# Looking For Paul Gregory, John Cooper



## Phil Houghton (Aug 23, 2005)

Hi Guys are you out their???
Thought I would post this message to see how you are doing or whether any of our crew mates have any news about you both Phil


----------



## LEEJ (Mar 25, 2006)

Phil,
there was a Paul Gregory in Blue Star in the 80's who ended up in Fishers.Is he the same?
Rgds.
LeeJ


----------



## Phil Houghton (Aug 23, 2005)

Hi LeeJ sounds like the one and same. I sailed with him in Fishers on a couple of occassions. he had come over from Blue Star.
Rgds Phil


----------



## LEEJ (Mar 25, 2006)

Phil,
I think I am right in saying that he lives in Barrow now.
Rgds, LeeJ


----------



## chris mullaney (Nov 22, 2008)

*re Paul gregory John cooper.*

Hi Phil, Can give you any info you require on paul, or john. John cooper was my best man at my wedding 30 yrs ago ,and we stay in touch always.Was out having a drink with him last week in shields. Likewise, john can tell me all about paul, who i beleive has recently finished with fishers,John is still with fishers, and sailed with paul for the last few years. Regards, Chris Mullaney.


----------



## Mick Spear (Jan 6, 2007)

chris mullaney said:


> Hi Phil, Can give you any info you require on paul, or john. John cooper was my best man at my wedding 30 yrs ago ,and we stay in touch always.Was out having a drink with him last week in shields. Likewise, john can tell me all about paul, who i beleive has recently finished with fishers,John is still with fishers, and sailed with paul for the last few years. Regards, Chris Mullaney.

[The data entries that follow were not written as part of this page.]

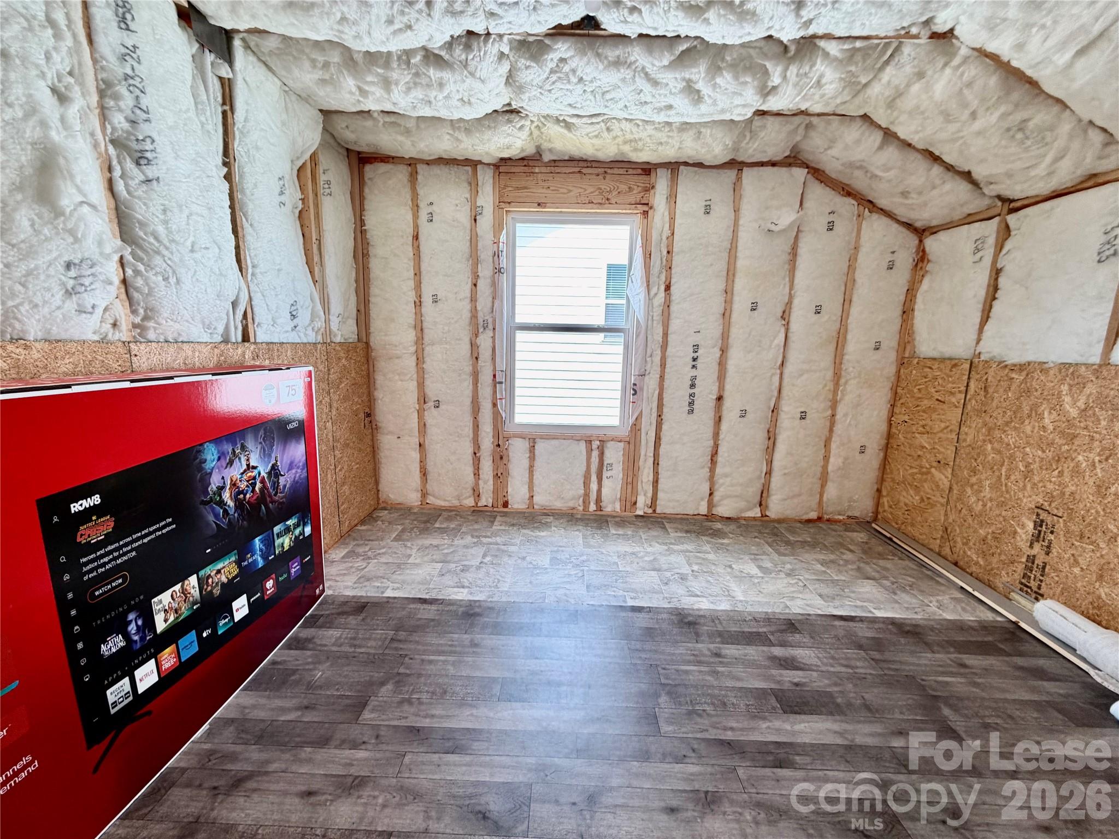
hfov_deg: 102.1
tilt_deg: -9.8
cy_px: 420
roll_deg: -1.8
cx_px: 560
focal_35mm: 14
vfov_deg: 85.7
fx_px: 453
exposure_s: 1/121
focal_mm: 2.22
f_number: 2.2
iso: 125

Paul Gregory was a top guy to sail with: evertonian from bootle if i remember right. He could do good impersonations of fellow crew members. I sailed with him on Hoegh Duke and Southland Star. We had a laugh on the Hoegh Duke, some of the names that trip: Neil Mcbride, Pete McKenna, Mick Gilmore, Bobby edwards. Paul Morris, Pete Thomas, George smart (electrician - what a guy). Captain was Windy Wilson, mate was Peter ? (SSN member now captain with whoever took over the fleet)
Would love to meet up with Paul again - a good shipmate for sure!!!
Mick S
PS. Chris i'm not sure if we have met or sailed together? I'm a good mate of Stiffy (aka Neil Turner) and your name is sure familiar.


----------



## Phil Houghton (Aug 23, 2005)

chris mullaney said:


> Hi Phil, Can give you any info you require on paul, or john. John cooper was my best man at my wedding 30 yrs ago ,and we stay in touch always.Was out having a drink with him last week in shields. Likewise, john can tell me all about paul, who i beleive has recently finished with fishers,John is still with fishers, and sailed with paul for the last few years. Regards, Chris Mullaney.


Chris,

Thanks for the information and hope you are well. I am glad he is still aboard MV Fishers I had some good trips with John and he did mention on numerous times that he was your 'Best Man'. I can tell you he was really chuffed that trip in Kobe when you where in Dry Dock and occassionally that trip he would do his trade mark sand dance through the mess room bollocko! Please pass on my best regards to him and hope he is doing ok. Paul was an absolute star also and the three of us had a book club going to pass the time of day as the trips we did where spot on. I came across a picture on this site of John on the 'Saxonia' in 81 with that usual non plussed look after a few cervessas.
Regards Phil


----------



## chris mullaney (Nov 22, 2008)

Mick Spear said:


> Paul Gregory was a top guy to sail with: evertonian from bootle if i remember right. He could do good impersonations of fellow crew members. I sailed with him on Hoegh Duke and Southland Star. We had a laugh on the Hoegh Duke, some of the names that trip: Neil Mcbride, Pete McKenna, Mick Gilmore, Bobby edwards. Paul Morris, Pete Thomas, George smart (electrician - what a guy). Captain was Windy Wilson, mate was Peter ? (SSN member now captain with whoever took over the fleet)
> Would love to meet up with Paul again - a good shipmate for sure!!!
> Mick S
> PS. Chris i'm not sure if we have met or sailed together? I'm a good mate of Stiffy (aka Neil Turner) and your name is sure familiar.


Hi mick,Chris mullaney here, trying to remember if we sailed together,but am also a good freind of stiffs,had some amazing times and runs ashore with him. hes still with R.F.A., sails with a mate of mine. Im going down to this re-union in liverpool in august,hope it comes off as im really looking forward to seeing some of them again!! Info is on lofty shears website/p&ocl crew web site .......Regards,Chris.


----------



## Bluekenny2 (Dec 6, 2009)

Hi all, both Paul and John are still working for Fishers in Barrow,I'll pass on any message if you want.


----------



## steveriley (Jan 29, 2010)

*hi phil*

hi phil,
jc is on leave at the momemt, paul is on the osprey but due to go on leave soon, we are all still with pntl, paul still lives in liverpool, jc in south shilds
regards
steve riley


----------